Pentecostals Celebrate 100-Year Anniversary of Their Movement

December 31, 2000

Source: St. Louis Post-Dispatch

On December 31, 2000, the St. Louis Post-Dispatch reported that the Pentecostal movement, which "has, by some estimates, as many as 500 million members worldwide" turns 100 this New Year's Day. "Several thousand Pentecostals are expected to attend a special celebration of the anniversary at the Kansas Expocentre in Topeka" on New Year's Eve.
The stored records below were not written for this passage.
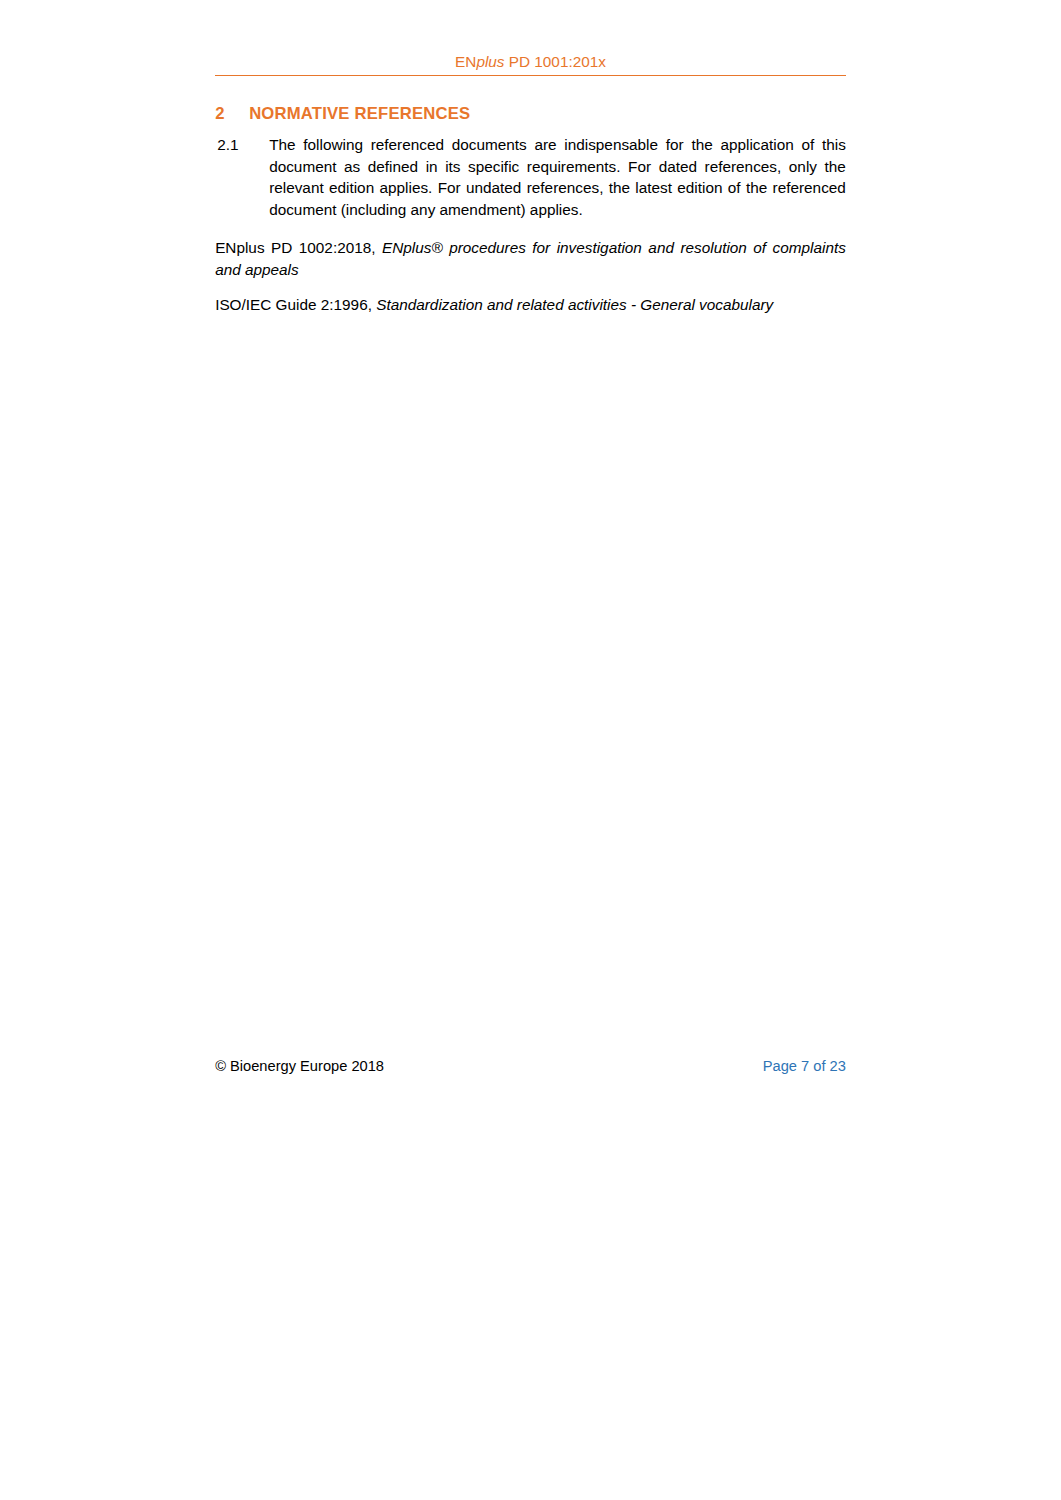ENplus PD 1001:201x
2 NORMATIVE REFERENCES
2.1
The following referenced documents are indispensable for the application of this document as defined in its specific requirements. For dated references, only the relevant edition applies. For undated references, the latest edition of the referenced document (including any amendment) applies.
ENplus PD 1002:2018, ENplus® procedures for investigation and resolution of complaints and appeals
ISO/IEC Guide 2:1996, Standardization and related activities - General vocabulary
© Bioenergy Europe 2018
Page 7 of 23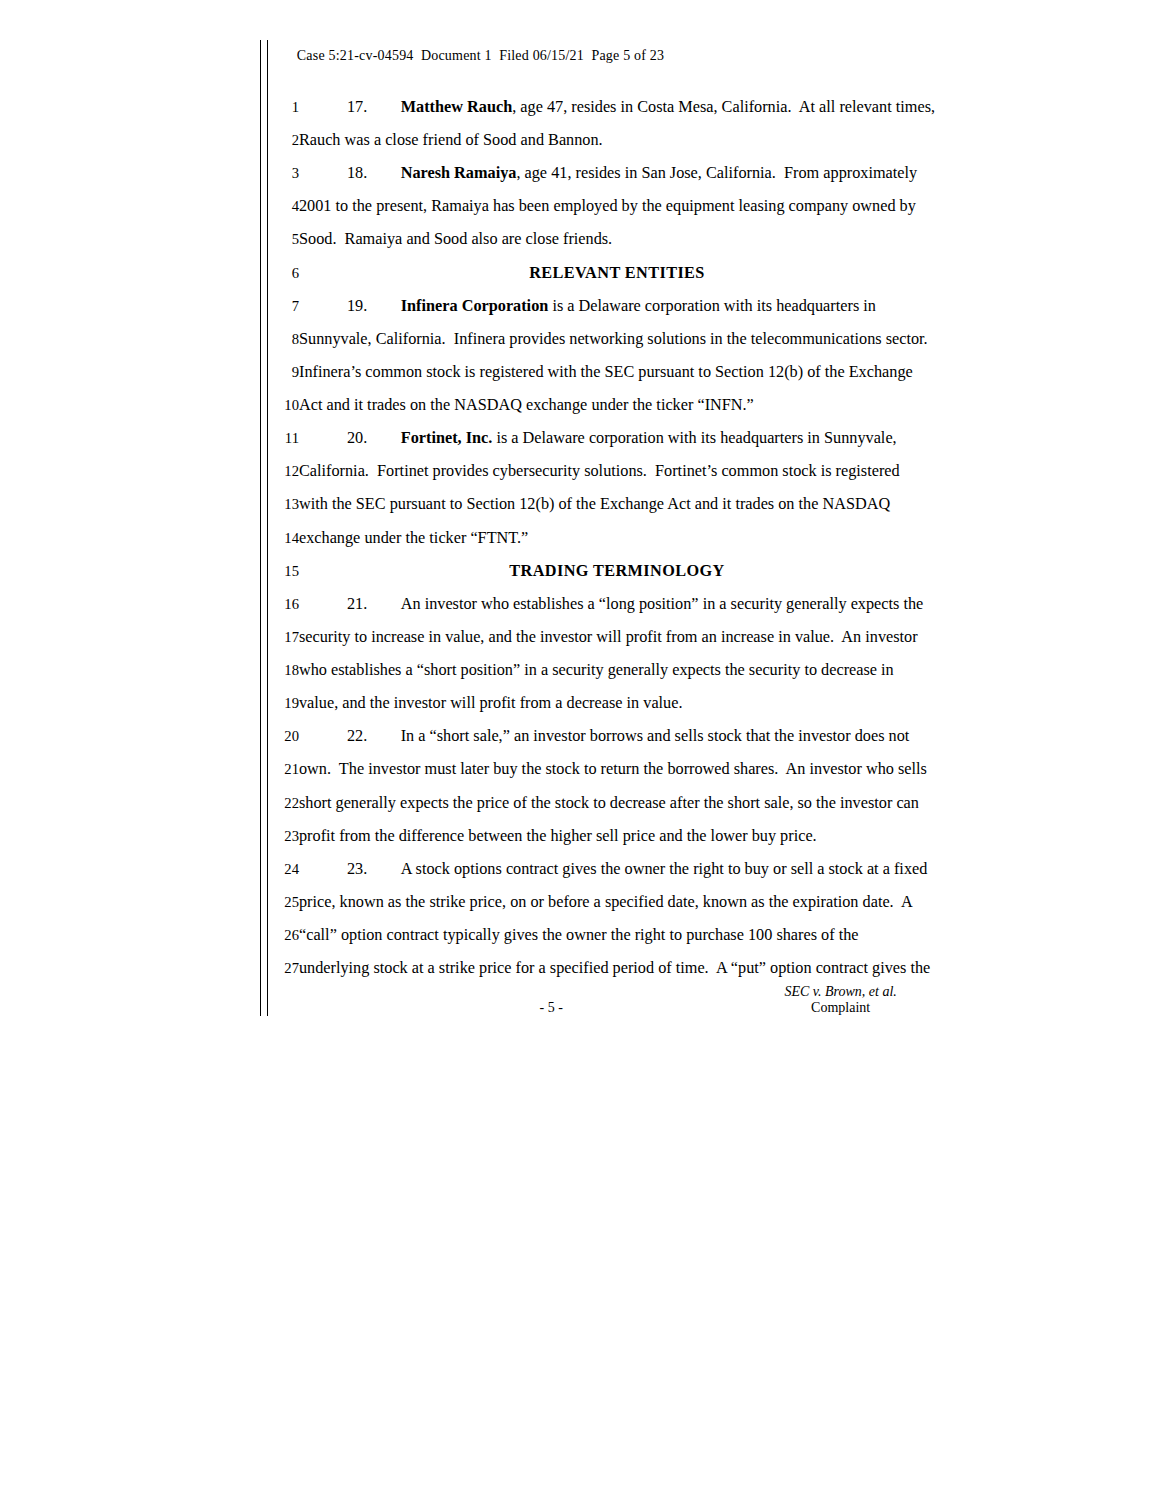Case 5:21-cv-04594 Document 1 Filed 06/15/21 Page 5 of 23
| 1 | 17. Matthew Rauch , age 47, resides in Costa Mesa, California. At all relevant times, |
| 2 | Rauch was a close friend of Sood and Bannon. |
| 3 | 18. Naresh Ramaiya , age 41, resides in San Jose, California. From approximately |
| 4 | 2001 to the present, Ramaiya has been employed by the equipment leasing company owned by |
| 5 | Sood. Ramaiya and Sood also are close friends. |
| 6 | RELEVANT ENTITIES |
| 7 | 19. Infinera Corporation is a Delaware corporation with its headquarters in |
| 8 | Sunnyvale, California. Infinera provides networking solutions in the telecommunications sector. |
| 9 | Infinera’s common stock is registered with the SEC pursuant to Section 12(b) of the Exchange |
| 10 | Act and it trades on the NASDAQ exchange under the ticker “INFN.” |
| 11 | 20. Fortinet, Inc. is a Delaware corporation with its headquarters in Sunnyvale, |
| 12 | California. Fortinet provides cybersecurity solutions. Fortinet’s common stock is registered |
| 13 | with the SEC pursuant to Section 12(b) of the Exchange Act and it trades on the NASDAQ |
| 14 | exchange under the ticker “FTNT.” |
| 15 | TRADING TERMINOLOGY |
| 16 | 21. An investor who establishes a “long position” in a security generally expects the |
| 17 | security to increase in value, and the investor will profit from an increase in value. An investor |
| 18 | who establishes a “short position” in a security generally expects the security to decrease in |
| 19 | value, and the investor will profit from a decrease in value. |
| 20 | 22. In a “short sale,” an investor borrows and sells stock that the investor does not |
| 21 | own. The investor must later buy the stock to return the borrowed shares. An investor who sells |
| 22 | short generally expects the price of the stock to decrease after the short sale, so the investor can |
| 23 | profit from the difference between the higher sell price and the lower buy price. |
| 24 | 23. A stock options contract gives the owner the right to buy or sell a stock at a fixed |
| 25 | price, known as the strike price, on or before a specified date, known as the expiration date. A |
| 26 | “call” option contract typically gives the owner the right to purchase 100 shares of the |
| 27 | underlying stock at a strike price for a specified period of time. A “put” option contract gives the |
- 5 -
SEC v. Brown, et al.
Complaint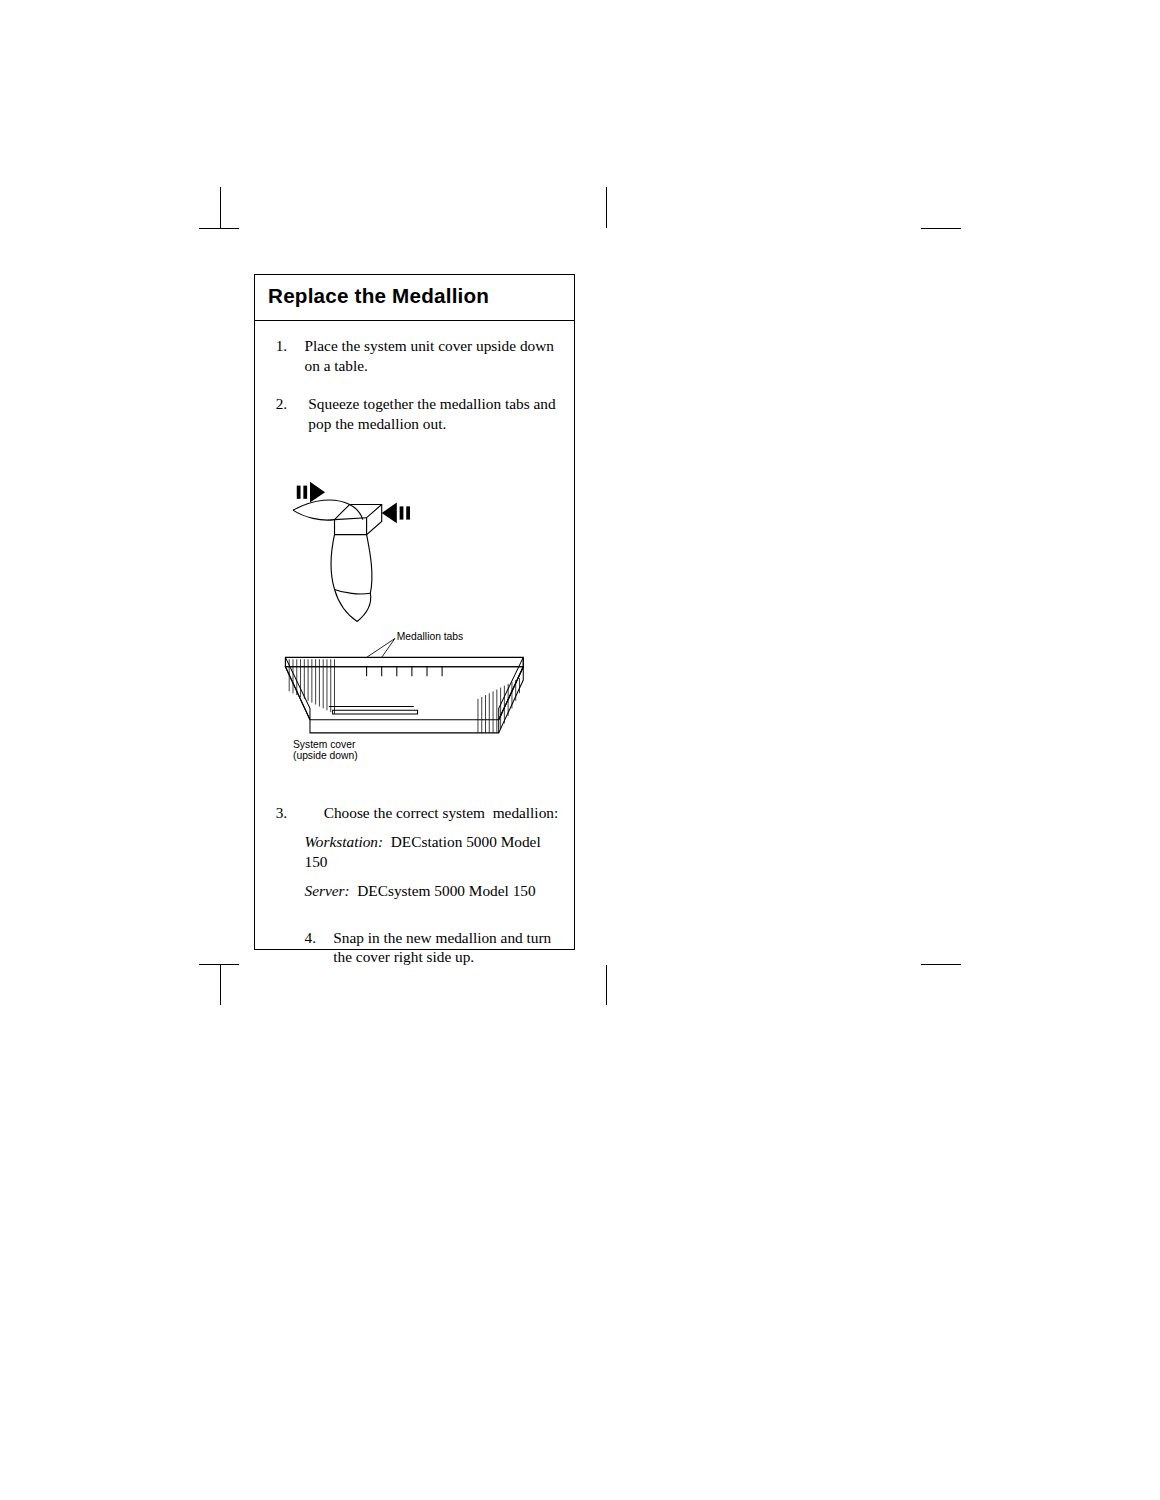Replace the Medallion
1. Place the system unit cover upside down on a table.
2. Squeeze together the medallion tabs and pop the medallion out.
Medallion tabs System cover (upside down)
3. Choose the correct system medallion:
Workstation: DECstation 5000 Model 150
Server: DECsystem 5000 Model 150
4. Snap in the new medallion and turn the cover right side up.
Tim Miller, chairman of the Religious Studies Department at the University of Kansas, says "some scholars describe the rise of the Pentecostal movement as important as the Protestant Reformation of the 15th and 16th centuries." Pentecostals include members of large denominations, such as the Assemblies of God and the United Pentecostal Church, hundreds of independent congregations, and members of other Protestant denominations and the Roman Catholic Church. "Pentecostals share a belief that the Holy Spirit fills believers in ways that can be seen, most notably when someone speaks in tongues...An important scriptural passage for Pentecostals is I Corinthians 12:7-11, in which the apostle Paul lists nine gifts from the Holy Spirit, including healing, prophecy and the ability to speak in tongues and interpret." The movement was founded by Rev. Charles Fox Parham and 40 of his students. "Some early accounts of Parham and his students were dismissive...Disagreement remains strong among some Protestants about Pentecostal beliefs, particularly speaking in tongues."